The distant sound of more wood splintering brought Evar’s gaze to the western door. With a sigh he set off towards the destruction’s source. He made steady progress and found himself almost welcoming the distraction. Without it he would still be responsible for around half a dozen fragile humans while watching his sister die a slow death. He made a leap of three yards and pinwheeled his arms with a cry of alarm as sixty feet of age-weakened shelving undulated beneath his feet, spilling books onto the floor far below.
Evar fell to his knees and then to his belly, clutching the shelf top, waiting for it to fall or stop trying to fall. In the end it decided to stay standing, and Evar edged away, promising to be more conservative in his future leaps.
The crashing that drew him on was not the continuous thunder that the automaton had made as it barrelled through shelf after shelf. Rather it was an intermittent thing, with gaps that might stretch minutes between short periods of splintering and crashing.
Evar closed in cautiously. In the boredom of his days on the plateau he’d had plenty of time to consider why some huge mechanical monster had given chase with such dedication. He’d come up with nothing. His best guess for why it had arrowed after him, ignoring his siblings, was either that it had seen him first, or that its random choices had just panned out that way. Nothing else made sense.

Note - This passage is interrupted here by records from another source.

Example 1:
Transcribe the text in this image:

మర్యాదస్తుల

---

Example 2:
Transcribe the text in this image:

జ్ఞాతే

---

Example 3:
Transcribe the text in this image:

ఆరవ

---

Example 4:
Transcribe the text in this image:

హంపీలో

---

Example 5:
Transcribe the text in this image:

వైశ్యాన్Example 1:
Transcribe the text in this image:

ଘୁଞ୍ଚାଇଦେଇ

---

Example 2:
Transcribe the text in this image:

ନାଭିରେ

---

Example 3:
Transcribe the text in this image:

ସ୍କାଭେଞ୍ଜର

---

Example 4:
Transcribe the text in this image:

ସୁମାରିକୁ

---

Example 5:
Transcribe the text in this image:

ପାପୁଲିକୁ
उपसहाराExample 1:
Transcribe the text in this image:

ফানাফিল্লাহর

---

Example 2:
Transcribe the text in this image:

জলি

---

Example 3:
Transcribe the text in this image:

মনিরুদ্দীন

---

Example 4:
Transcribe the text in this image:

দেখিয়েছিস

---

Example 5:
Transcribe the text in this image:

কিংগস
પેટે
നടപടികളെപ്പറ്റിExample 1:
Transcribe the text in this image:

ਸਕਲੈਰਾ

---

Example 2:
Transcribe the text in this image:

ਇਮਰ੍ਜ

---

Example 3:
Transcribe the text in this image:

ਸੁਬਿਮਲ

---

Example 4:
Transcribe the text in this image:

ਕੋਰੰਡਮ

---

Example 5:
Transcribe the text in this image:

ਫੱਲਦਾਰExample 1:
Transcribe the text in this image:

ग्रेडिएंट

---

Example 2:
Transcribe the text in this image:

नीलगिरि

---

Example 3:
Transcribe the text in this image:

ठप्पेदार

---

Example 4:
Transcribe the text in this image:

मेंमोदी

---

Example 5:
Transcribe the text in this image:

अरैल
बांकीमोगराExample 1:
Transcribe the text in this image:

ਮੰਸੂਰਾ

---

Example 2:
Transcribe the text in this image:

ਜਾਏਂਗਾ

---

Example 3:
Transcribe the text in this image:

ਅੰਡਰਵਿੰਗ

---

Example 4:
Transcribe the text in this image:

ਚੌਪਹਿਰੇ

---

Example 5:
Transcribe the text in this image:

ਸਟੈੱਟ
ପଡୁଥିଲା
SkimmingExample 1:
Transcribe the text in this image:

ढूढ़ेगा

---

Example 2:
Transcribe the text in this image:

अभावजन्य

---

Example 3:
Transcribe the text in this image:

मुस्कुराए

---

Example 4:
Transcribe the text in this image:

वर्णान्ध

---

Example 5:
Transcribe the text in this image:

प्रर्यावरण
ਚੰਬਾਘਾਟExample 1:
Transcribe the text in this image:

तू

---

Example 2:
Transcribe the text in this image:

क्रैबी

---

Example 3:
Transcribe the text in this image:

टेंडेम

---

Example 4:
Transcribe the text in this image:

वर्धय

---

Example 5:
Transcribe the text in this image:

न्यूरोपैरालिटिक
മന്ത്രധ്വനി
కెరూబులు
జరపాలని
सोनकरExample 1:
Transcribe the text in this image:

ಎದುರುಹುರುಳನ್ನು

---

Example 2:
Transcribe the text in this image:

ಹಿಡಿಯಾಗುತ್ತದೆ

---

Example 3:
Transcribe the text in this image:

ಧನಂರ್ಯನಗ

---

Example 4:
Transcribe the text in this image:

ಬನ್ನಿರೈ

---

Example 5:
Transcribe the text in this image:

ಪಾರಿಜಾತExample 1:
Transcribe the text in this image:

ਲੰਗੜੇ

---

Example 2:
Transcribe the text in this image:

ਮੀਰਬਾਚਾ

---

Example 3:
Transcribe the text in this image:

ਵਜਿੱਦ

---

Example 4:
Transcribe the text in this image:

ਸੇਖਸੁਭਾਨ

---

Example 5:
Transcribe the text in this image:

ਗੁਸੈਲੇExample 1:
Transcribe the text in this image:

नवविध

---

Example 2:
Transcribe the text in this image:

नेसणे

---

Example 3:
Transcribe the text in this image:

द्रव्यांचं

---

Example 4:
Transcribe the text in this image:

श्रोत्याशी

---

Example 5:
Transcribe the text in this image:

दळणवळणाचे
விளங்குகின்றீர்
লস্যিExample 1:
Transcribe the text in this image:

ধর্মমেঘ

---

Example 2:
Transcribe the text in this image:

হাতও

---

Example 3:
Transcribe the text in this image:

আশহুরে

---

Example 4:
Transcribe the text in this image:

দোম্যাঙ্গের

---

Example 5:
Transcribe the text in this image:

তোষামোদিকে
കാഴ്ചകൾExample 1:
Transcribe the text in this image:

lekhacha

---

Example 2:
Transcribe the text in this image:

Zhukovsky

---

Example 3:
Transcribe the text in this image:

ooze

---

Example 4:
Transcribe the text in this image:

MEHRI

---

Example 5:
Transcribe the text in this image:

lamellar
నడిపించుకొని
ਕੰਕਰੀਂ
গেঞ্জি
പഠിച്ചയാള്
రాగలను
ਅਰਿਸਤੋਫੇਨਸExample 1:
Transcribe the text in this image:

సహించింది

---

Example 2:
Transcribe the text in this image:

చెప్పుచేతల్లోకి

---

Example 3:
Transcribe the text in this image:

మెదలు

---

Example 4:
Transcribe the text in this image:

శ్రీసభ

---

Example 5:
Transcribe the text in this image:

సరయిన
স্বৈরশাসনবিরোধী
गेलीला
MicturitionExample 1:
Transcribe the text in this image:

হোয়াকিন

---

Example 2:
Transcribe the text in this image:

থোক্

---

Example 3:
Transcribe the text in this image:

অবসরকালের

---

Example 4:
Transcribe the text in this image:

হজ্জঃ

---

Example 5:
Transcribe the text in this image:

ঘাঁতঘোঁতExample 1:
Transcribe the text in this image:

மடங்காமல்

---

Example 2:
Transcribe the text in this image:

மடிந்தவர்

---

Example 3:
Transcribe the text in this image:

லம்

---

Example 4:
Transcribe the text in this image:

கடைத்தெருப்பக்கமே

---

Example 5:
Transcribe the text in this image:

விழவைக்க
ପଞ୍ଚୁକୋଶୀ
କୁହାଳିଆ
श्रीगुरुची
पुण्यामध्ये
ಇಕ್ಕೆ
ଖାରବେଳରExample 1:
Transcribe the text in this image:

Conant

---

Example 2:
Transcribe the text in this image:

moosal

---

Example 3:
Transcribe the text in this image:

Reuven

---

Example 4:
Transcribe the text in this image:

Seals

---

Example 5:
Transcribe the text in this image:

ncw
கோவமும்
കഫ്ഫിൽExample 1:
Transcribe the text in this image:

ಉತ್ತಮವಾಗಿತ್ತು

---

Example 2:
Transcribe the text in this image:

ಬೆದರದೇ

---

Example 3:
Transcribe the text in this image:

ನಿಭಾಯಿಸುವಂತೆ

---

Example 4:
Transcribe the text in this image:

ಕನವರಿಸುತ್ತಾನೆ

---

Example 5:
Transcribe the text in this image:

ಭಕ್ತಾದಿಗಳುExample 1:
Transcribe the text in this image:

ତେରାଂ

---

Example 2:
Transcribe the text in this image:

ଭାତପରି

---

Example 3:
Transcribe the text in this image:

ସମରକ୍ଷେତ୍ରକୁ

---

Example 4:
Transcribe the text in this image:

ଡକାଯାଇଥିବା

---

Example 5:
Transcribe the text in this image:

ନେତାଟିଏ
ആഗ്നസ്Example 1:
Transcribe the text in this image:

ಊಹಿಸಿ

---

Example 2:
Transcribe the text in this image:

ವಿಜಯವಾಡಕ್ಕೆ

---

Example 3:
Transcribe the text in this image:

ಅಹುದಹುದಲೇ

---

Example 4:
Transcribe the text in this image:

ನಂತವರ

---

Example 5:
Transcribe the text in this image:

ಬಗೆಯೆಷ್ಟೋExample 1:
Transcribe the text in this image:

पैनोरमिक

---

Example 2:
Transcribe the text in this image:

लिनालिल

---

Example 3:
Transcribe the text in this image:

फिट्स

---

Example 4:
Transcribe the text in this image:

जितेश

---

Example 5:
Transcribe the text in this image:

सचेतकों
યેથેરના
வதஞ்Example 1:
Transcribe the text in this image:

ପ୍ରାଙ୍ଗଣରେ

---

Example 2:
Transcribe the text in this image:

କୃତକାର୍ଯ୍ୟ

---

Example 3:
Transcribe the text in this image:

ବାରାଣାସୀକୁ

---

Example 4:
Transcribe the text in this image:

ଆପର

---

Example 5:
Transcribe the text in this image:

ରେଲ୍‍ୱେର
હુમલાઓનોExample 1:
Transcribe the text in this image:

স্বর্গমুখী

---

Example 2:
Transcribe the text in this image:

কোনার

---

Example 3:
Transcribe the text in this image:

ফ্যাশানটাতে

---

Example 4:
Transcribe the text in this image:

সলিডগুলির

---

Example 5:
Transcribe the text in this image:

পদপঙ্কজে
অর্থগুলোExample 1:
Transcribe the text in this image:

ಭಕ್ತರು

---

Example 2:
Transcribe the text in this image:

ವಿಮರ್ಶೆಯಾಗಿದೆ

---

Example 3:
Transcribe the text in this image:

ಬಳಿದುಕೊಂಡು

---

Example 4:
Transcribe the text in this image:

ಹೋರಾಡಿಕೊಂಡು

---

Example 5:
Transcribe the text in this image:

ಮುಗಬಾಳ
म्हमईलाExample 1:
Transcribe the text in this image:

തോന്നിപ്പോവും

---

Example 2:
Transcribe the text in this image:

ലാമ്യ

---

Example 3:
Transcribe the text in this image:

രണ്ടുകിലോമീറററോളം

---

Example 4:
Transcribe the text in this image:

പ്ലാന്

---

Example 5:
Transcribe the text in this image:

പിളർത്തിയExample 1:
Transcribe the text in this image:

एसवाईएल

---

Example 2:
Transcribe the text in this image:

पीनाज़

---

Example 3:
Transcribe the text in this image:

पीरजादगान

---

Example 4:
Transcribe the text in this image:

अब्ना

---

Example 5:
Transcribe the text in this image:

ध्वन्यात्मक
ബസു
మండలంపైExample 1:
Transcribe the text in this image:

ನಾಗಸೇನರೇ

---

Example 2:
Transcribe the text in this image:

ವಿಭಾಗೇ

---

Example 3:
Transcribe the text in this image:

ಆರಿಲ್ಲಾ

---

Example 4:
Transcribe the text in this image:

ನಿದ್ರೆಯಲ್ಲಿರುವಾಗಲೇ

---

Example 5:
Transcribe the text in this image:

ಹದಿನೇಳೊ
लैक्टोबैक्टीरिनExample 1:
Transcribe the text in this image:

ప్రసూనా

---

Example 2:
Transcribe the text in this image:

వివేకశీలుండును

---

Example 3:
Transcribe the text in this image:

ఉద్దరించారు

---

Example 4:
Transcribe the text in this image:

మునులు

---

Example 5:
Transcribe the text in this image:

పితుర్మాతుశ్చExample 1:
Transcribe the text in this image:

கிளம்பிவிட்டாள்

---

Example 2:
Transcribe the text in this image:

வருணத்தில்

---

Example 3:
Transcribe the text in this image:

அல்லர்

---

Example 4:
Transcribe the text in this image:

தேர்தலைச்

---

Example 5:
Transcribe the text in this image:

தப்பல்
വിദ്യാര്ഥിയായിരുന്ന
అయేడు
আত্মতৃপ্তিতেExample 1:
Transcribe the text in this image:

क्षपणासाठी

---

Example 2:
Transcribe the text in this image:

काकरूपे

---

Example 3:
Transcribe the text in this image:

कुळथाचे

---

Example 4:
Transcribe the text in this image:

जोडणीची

When at last Evar got his first sight of the source of the din, he was amazed to find himself looking at a smaller, though still much larger than him, version of the original automaton. It was working its broad-shouldered, almost round body along one of the wider aisles, its elbows stripping books from the shelves about eight feet off the ground, spilling them onto the floor behind it in untidy mounds with loose pages fluttering.
This one was perhaps twice Evar’s height and if it had been made of flesh and bone rather than copper and brass it might have weighed twenty times what he did. A relief of fur picked out in gold covered its body and arms, and on the backs of both hands a single blade jutted forward, looking large and sharp enough to slice a skeer in two.
Evar’s elevated perspective offered a new viewing angle that tickled his memory. “I’ve seen you before...” He tried to remember where. It wasn’t as if he had done much travelling in his life or met many strangers. So how did he know this creature, or at least the creature on which the metal creation below him had been modelled? The most likely answer was that he had seen a picture in a book—but that wasn’t what his memory was telling him. The recollection was fresher and more vivid than that of something flipped past in some ancient bestiary years ago. “Livira...” It hit him as the automaton below twisted its short, thick neck to look up at him. He’d been with Livira in the Exchange. They’d chosen an off-world pool and he’d found himself among these creatures, yellow-furred, barely half his height, within a library not dissimilar to this one. Only Livira hadn’t been there when he turned round, and he’d returned to find her still choking out the noxious air of the creatures’ home.